* **GOALS**
(1) Check each statement against the play classification case study, answering yes or no and quoting the deciding words of the text: (a) The system classifies defensive plays from tracking data. (b) Ground truth comes from Synergy play-type labels. (c) The data includes roughly 50,000 labeled possessions.
(2) Pick up the play classification case study at its final line and carry it forward.

* **GIVEN TEXT**
Chapter 27: Case Study 2 - Automated Play Classification Using Deep Learning

Introduction

Understanding offensive and defensive schemes at scale requires automated classification of basketball plays. This case study details building a deep learning system that classifies offensive plays from tracking data, enabling coaches and analysts to study tendencies without manual video tagging.

Part 1: Problem Definition

Objective

Build a system that: - Classifies offensive plays into defined categories - Operates on tracking data (player positions over time) - Achieves high accuracy for strategic analysis - Provides interpretable confidence scores

Play Categories

We define 12 offensive play types:

Category Description Example
Pick and Roll Ball handler uses screen, rolls to rim Classic two-man game
Pick and Pop Ball handler uses screen, screener pops Stretch-5 action
Isolation One-on-one with cleared out floor Star player in clutch
Post Up Back-to-basket play Traditional center play
Spot Up Catch and shoot opportunity Off-ball movement
Cut Player cuts to basket Backdoor cut
Transition Fast break opportunity Numbers advantage
Handoff Dribble handoff action Guard-to-guard
Off Screen Player uses off-ball screen Shooter coming off curl
Drive and Kick Penetrate and pass out Inside-out offense
Motion Continuous player movement System offense
Other Unclassified actions Broken plays

Data Sources

  • NBA tracking data (2018-2023 seasons)
  • Synergy play-type labels (ground truth)
  • ~500,000 labeled possessions

Part 2: Data Representation

Input Format

Each possession represented as a tensor:

def create_possession_tensor(tracking_df, possession_id):
    """

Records
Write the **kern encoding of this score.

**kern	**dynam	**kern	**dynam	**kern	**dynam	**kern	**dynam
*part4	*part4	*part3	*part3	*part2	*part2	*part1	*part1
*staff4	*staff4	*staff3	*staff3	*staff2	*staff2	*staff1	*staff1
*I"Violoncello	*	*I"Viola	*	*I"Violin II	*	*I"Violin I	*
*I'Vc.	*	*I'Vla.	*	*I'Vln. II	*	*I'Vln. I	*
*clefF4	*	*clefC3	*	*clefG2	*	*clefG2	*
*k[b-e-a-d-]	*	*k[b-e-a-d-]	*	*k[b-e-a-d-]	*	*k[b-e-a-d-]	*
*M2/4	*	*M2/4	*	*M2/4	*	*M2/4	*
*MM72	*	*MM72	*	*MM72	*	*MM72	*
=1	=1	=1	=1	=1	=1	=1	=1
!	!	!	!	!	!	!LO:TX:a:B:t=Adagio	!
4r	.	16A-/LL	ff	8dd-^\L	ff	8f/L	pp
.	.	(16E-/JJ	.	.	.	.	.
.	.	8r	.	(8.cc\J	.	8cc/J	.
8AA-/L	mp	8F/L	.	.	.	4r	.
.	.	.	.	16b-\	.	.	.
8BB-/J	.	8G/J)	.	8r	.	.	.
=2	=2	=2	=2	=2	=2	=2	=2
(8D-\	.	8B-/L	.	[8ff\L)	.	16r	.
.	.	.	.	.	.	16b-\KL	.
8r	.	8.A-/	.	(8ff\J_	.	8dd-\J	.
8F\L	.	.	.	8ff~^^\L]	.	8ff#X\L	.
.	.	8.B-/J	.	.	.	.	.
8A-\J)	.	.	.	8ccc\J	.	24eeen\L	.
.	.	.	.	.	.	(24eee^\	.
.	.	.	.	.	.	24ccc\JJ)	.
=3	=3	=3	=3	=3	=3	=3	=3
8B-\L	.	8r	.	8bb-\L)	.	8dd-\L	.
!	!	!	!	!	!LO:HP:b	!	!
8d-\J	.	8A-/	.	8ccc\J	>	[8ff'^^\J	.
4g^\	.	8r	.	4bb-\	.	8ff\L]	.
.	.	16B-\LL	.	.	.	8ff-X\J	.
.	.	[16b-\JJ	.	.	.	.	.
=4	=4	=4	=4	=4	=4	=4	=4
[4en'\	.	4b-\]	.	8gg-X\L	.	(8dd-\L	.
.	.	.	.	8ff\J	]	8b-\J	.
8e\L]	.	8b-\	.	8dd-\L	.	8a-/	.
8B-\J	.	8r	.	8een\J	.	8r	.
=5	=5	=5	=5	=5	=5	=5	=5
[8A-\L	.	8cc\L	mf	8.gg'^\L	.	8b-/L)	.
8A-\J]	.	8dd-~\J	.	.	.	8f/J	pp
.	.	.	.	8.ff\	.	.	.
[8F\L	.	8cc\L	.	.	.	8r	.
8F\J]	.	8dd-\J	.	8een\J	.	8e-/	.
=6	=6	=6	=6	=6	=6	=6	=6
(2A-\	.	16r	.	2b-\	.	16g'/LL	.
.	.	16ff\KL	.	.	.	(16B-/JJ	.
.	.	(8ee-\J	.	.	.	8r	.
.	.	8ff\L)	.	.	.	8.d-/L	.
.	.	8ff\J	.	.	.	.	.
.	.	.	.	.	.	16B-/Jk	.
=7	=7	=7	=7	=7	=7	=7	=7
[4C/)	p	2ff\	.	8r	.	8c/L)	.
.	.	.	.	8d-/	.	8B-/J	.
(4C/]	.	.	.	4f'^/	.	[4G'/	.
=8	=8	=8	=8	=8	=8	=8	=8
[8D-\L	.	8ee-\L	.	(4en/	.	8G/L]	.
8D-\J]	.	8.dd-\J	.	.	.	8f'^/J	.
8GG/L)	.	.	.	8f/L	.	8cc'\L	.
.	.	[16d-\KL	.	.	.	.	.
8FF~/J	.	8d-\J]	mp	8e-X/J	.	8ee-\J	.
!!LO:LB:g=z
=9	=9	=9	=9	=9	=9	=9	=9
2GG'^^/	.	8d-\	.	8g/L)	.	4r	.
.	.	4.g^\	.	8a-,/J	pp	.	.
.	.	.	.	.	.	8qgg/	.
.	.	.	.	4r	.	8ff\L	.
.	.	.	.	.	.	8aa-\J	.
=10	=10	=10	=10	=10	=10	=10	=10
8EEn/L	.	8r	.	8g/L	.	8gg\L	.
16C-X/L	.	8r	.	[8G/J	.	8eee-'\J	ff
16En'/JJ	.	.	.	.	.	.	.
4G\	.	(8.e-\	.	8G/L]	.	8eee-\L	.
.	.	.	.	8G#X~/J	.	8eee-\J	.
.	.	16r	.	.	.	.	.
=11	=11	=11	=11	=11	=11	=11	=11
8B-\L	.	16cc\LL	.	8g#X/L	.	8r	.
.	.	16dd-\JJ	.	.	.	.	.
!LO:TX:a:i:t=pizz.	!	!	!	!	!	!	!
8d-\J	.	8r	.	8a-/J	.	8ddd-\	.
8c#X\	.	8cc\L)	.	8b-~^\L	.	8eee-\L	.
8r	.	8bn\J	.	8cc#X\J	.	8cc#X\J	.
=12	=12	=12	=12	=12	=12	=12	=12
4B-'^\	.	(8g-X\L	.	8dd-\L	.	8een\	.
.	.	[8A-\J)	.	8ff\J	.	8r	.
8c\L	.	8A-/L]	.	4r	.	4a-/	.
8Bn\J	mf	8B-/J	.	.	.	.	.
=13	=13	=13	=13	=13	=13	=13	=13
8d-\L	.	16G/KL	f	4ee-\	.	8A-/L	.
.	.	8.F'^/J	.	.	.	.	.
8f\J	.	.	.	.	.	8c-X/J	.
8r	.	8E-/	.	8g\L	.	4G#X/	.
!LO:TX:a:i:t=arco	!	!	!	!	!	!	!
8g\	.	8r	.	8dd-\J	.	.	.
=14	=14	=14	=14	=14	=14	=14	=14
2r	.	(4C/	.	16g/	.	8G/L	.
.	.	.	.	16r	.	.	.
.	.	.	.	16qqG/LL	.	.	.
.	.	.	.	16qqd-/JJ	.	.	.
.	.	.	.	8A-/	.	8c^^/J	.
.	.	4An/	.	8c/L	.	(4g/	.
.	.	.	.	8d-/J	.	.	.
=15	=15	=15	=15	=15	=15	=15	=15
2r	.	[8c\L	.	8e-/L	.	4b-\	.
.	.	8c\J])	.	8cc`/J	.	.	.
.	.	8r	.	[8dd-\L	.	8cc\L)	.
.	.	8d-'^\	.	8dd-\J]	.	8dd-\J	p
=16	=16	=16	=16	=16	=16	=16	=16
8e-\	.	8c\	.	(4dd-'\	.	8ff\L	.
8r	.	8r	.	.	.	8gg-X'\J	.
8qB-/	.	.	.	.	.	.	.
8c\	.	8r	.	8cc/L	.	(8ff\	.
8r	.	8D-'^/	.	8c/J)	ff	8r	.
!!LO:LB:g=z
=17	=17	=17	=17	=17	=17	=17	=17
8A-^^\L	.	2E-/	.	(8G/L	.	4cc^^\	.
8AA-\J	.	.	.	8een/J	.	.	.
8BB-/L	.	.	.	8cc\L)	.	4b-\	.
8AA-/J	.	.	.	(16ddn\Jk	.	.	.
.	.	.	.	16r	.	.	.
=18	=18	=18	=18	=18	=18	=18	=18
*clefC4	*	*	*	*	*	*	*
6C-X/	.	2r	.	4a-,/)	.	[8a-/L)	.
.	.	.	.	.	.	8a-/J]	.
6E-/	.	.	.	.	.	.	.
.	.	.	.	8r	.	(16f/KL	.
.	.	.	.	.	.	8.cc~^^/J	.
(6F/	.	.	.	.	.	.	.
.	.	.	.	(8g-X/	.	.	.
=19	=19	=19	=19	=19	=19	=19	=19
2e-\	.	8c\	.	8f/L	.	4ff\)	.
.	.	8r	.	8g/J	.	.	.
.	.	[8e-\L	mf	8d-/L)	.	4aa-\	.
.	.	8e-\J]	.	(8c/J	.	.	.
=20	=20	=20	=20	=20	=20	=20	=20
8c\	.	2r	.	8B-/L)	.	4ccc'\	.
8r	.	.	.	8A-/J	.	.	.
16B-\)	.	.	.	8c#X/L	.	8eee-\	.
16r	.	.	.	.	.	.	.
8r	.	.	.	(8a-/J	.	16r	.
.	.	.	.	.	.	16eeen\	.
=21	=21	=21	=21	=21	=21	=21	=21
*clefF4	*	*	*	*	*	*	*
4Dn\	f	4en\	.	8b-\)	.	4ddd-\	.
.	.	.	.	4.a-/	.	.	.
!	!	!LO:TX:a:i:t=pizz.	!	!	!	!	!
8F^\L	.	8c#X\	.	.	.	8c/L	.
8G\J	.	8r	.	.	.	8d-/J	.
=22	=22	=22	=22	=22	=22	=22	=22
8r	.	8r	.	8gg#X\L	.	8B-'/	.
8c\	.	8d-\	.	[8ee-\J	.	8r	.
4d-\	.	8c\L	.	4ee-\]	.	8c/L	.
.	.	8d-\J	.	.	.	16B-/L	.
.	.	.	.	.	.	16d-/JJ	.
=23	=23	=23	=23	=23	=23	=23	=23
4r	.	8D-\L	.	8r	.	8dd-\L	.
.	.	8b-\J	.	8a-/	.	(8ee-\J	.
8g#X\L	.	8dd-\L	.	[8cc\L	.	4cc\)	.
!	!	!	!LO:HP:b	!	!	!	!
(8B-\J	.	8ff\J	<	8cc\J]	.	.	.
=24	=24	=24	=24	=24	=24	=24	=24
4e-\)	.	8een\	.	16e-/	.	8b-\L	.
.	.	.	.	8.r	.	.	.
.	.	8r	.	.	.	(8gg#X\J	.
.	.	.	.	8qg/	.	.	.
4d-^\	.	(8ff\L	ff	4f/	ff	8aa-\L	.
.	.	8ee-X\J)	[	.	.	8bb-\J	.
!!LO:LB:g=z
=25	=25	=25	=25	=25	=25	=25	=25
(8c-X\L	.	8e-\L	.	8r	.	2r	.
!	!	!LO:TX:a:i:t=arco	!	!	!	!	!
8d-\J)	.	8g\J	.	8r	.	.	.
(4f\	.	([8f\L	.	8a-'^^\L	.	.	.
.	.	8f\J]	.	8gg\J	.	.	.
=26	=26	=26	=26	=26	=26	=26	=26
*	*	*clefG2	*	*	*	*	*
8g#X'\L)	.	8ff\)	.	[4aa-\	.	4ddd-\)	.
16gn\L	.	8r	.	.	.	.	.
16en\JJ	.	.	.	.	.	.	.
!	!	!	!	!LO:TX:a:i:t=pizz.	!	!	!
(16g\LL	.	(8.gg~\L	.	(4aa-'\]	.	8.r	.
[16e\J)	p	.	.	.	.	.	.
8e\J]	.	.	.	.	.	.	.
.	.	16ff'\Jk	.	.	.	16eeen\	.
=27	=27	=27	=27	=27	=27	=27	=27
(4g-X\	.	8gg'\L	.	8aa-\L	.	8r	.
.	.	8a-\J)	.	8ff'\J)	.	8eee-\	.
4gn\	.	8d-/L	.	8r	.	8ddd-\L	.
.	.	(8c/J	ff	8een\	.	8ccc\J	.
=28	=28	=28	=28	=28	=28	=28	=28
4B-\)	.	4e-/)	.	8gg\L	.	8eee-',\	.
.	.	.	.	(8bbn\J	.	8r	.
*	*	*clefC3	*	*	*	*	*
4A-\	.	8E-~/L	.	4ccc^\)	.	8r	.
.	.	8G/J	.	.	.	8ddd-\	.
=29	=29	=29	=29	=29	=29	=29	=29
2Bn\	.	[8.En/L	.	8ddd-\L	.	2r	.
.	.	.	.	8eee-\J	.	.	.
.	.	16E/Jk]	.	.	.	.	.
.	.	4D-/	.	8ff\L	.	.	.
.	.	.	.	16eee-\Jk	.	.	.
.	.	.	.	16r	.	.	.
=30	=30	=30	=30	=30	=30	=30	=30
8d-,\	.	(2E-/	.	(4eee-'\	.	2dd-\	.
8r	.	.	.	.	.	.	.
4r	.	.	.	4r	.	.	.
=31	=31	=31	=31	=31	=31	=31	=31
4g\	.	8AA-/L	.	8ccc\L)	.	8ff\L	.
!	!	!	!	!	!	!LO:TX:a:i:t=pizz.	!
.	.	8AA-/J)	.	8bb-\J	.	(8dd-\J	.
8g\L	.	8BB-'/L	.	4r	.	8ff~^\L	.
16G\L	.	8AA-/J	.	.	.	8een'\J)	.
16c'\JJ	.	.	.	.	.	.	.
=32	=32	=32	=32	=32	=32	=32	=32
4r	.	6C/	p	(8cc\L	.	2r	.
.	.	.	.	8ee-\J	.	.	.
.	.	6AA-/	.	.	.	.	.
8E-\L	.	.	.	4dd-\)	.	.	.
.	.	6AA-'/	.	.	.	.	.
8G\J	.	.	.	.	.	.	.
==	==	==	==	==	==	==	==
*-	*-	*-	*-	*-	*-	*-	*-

* **SET OF ANSWERS**
(1)
(a) No: "classifies offensive plays from tracking data"
(b) Yes: "Synergy play-type labels (ground truth)"
(c) No: "~500,000 labeled possessions"

(2)
    Convert tracking data to model input format.

    Output shape: (T, 23) where T is sequence length
    - 10 players × 2 coordinates = 20
    - 1 ball × 3 coordinates (x, y, z) = 3
    """
    possession = tracking_df[tracking_df['possession_id'] == possession_id]

    # Normalize to offensive half-court
    possession = normalize_to_halfcourt(possession)

    # Resample to fixed length (5 seconds at 10 fps = 50 frames)
    possession = resample_sequence(possession, target_frames=50)

    # Extract position matrix
    positions = []
    for frame in range(len(possession)):
        frame_data = []

        # 5 offensive players (sorted by jersey number for consistency)
        for player in get_offensive_players(possession, frame):
            frame_data.extend([player['x'], player['y']])

        # 5 defensive players
        for player in get_defensive_players(possession, frame):
            frame_data.extend([player['x'], player['y']])

        # Ball position
        ball = get_ball_position(possession, frame)
        frame_data.extend([ball['x'], ball['y'], ball['z']])

        positions.append(frame_data)

    return np.array(positions)

Data Augmentation

def augment_possession(positions):
    """
    Create augmented versions of possession data.
    """
    augmented = []

    # Original
    augmented.append(positions)

    # Mirror across court center
    mirrored = positions.copy()
    mirrored[:, ::2] = 47 - mirrored[:, ::2]  # Flip x coordinates
    augmented.append(mirrored)

    # Add small noise
    noisy = positions + np.random.normal(0, 0.5, positions.shape)
    augmented.append(noisy)

    # Time stretch (speed variation)
    stretched = time_stretch(positions, factor=np.random.uniform(0.9, 1.1))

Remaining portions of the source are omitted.